Cadover, thus blandly schooled, breathed harder than ever. And once more Appleby stirred by the window.

“That,” he said, “is perfectly true. I see, Sir Urien, that you possess some insight into the minds of the criminal classes. You know this fellow Jolly?”

Sir Urien hesitated. “We have met. He is not a person whom I should wish to admit to my familiar acquaintance.”

“I believe it might be interesting if you met him again.”

And Cadover, taking the hint, leant forward at his desk and pressed a bell.

Jolly was a grey and clammy creature, at once insubstantial and acutely disagreeable.

“We appreciate that you were not often in your wife’s society.” Cadover had the air of gazing straight through the human cobweb before him.

“But it will at least not be difficult to prove that she was your only visible means of support. She had money, Mr Jolly, and you knew how she came by it.

“I suggest that you need not look far” – and Cadover glanced quickly at the silent Sir Urien Pendragon – “in order to recall one quite considerable source of income.”

“I tell you, there was no vice in Honoria.” Jolly licked his lips and looked sidelong at Sir Urien with what appeared to be furtive fear and fury.

“There was no vice in her, at all. I don’t say she didn’t have some very pleasant gentlemen friends.
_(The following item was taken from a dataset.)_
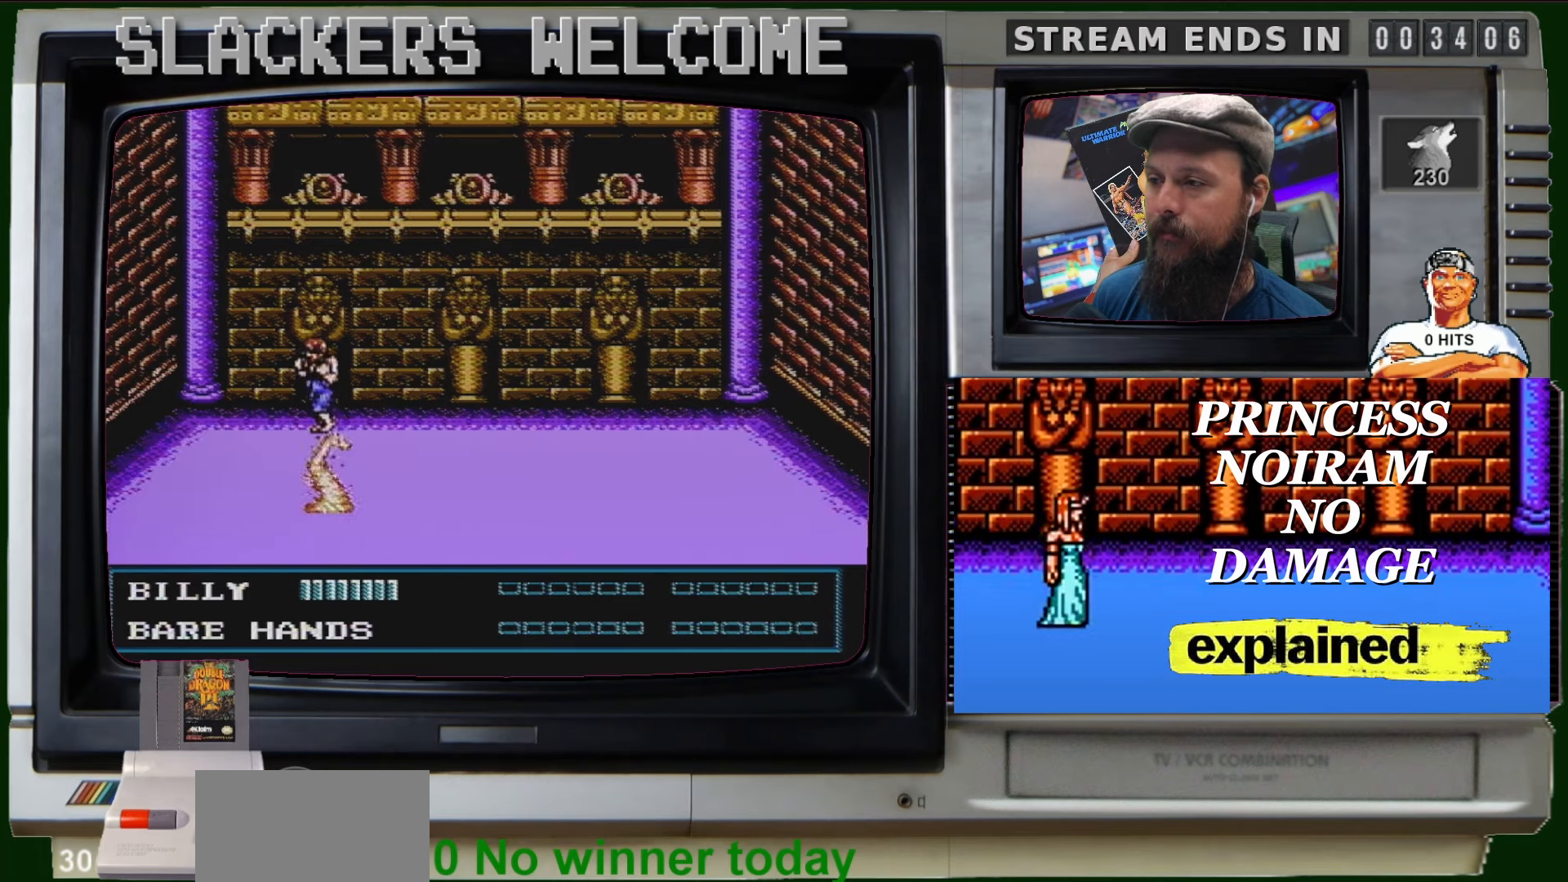
{"buttons": [], "events": [[300, "DPAD_RIGHT", "down"], [467, "DPAD_RIGHT", "up"], [467, "DPAD_UP", "up"]]}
And I don’t say she didn’t have presents.”

“Might it have occurred to her to borrow a car?”

It was Appleby who spoke. Quite suddenly, he had taken the middle of the room.

“I don’t say it wouldn’t, and I don’t say it would.” Jolly, thoroughly wary and alarmed, seemed to find reassurance in this formula.

“In fact, was there not a particular car? Rather a grand car–”

“I protest!” Sir Urien had risen to his feet. “In Mr Jolly’s interest I protest against this highly irregular interrogation. I demand that he be permitted to withdraw, and to answer no more questions except upon legal advice.”

“I have no objection in the world.” Appleby gently smiled – and simultaneously made a gesture that sent the spare Cadover with an agile bound to the door. “But with you yourself, Sir Urien, it is another matter.”

“She told her own story.” Cadover and Appleby were again alone, and it was now the latter who, as he spoke, gazed out far across London.

“As to whether there was vice in Honoria, we have our own opinion. But there was certainly brains. And guts, of a sort. She knew she was being murdered, and she was determined that her murderer should pay.

“As for Pendragon, it was the demand for his car that was at once a last straw and an inspiration. They were near neighbours; she had pestered him to have the use of this grand car; he went abroad – and posted her the key of the particular garage in which it was housed.

“At a guess, I should say it was at a little remove from his house. Or perhaps he had sent away the servants and the place was deserted: that will be something for you to find out.

“He knew the wretched woman’s mentality; had good reason to know it. She was selfish in her pleasures, and went off to possess herself of the gorgeous new prize alone.

“She unlocked the garage and entered. She got into the car and slammed the door. In a matter of seconds, I fancy, she knew that she was done for – that she had shut herself up in a brilliantly contrived lethal chamber.

“Pendragon was a scientist. It wasn’t difficult for him to arrange that when the door of that car shut several other things happened simultaneously. The doors locked themselves.

“I have no doubt that the door of the garage – probably of the roll-up sort – slid down and presented a blank and innocent face to the world. And already coal-gas was pouring into the car.

“Honoria struggled, trying to smash her way out through what would certainly be a virtually unbreakable glass. The signs of that struggle were on her body when it was found.